Blog

Idempotency For LLM Requests

Idempotency keeps a retried LLM operation from becoming duplicate work.

Retries are dangerous without dedupe. This post explains how to choose idempotency keys for LLM tasks and how ReqRun deduplicates by project.

The failure mode

A user submits a support ticket classification. The server accepts the request but the client times out before it sees the response. The client retries.

Without idempotency, the second request may create a second model call. Now the app has two answers for one logical operation and no clean way to know which one should win.

Where duplicates come from

Duplicate LLM work is not only caused by impatient users. It can come from browser retries, queue retries, webhook redelivery, cron replays, serverless retries, and wait-mode fallback logic.

The pattern is always the same: the same logical operation is submitted more than once.

  • Client retries after a timeout
  • Webhook sender retries delivery
  • Background job runner retries a failed job
  • User double-clicks a submit action
  • API gateway repeats a request after a network failure

The key should identify the operation

A good idempotency key is stable for the logical operation. It should not be a fresh random UUID generated on every retry.

Use identifiers your application already trusts: ticket id plus action name, webhook event id, task id, document id plus operation, or a database record id.

TypeScript
await reqrun.chat.completions.create({
  model: "gpt-5-nano",
  messages: [{ role: "user", content: "Classify ticket 842" }],
  wait: true,
  idempotency_key: "ticket-842-classification",
});

How ReqRun scopes idempotency

ReqRun deduplicates by project plus idempotency_key. The API key resolves the project automatically, so public API callers do not send a project_id.

If the same project submits the same idempotency key again within the dedupe window, ReqRun returns the existing request instead of creating duplicate work.

Bad keys are worse than no plan

A random idempotency key created per attempt gives a false sense of safety.

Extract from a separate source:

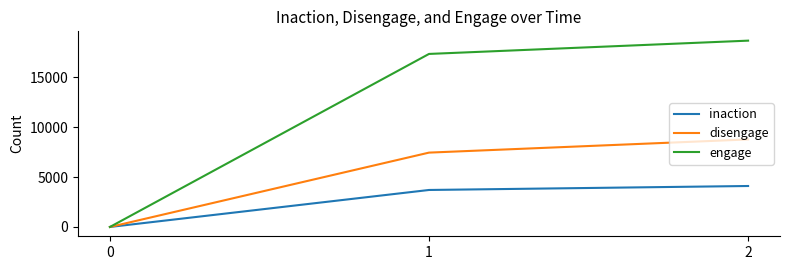

At which category does the chart reach its peak across all series?

2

It looks like the system supports idempotency, but every retry still creates new work.

The rule of thumb is simple: if the key changes when the client retries the same operation, it is not an idempotency key. It is just a request label.

What to store

Store the ReqRun rr_ request id next to your own operation record. That gives your application a durable way to reconnect to the result.

For example, a ticket classification row can store ticket_id, operation_name, idempotency_key, and reqrun_request_id.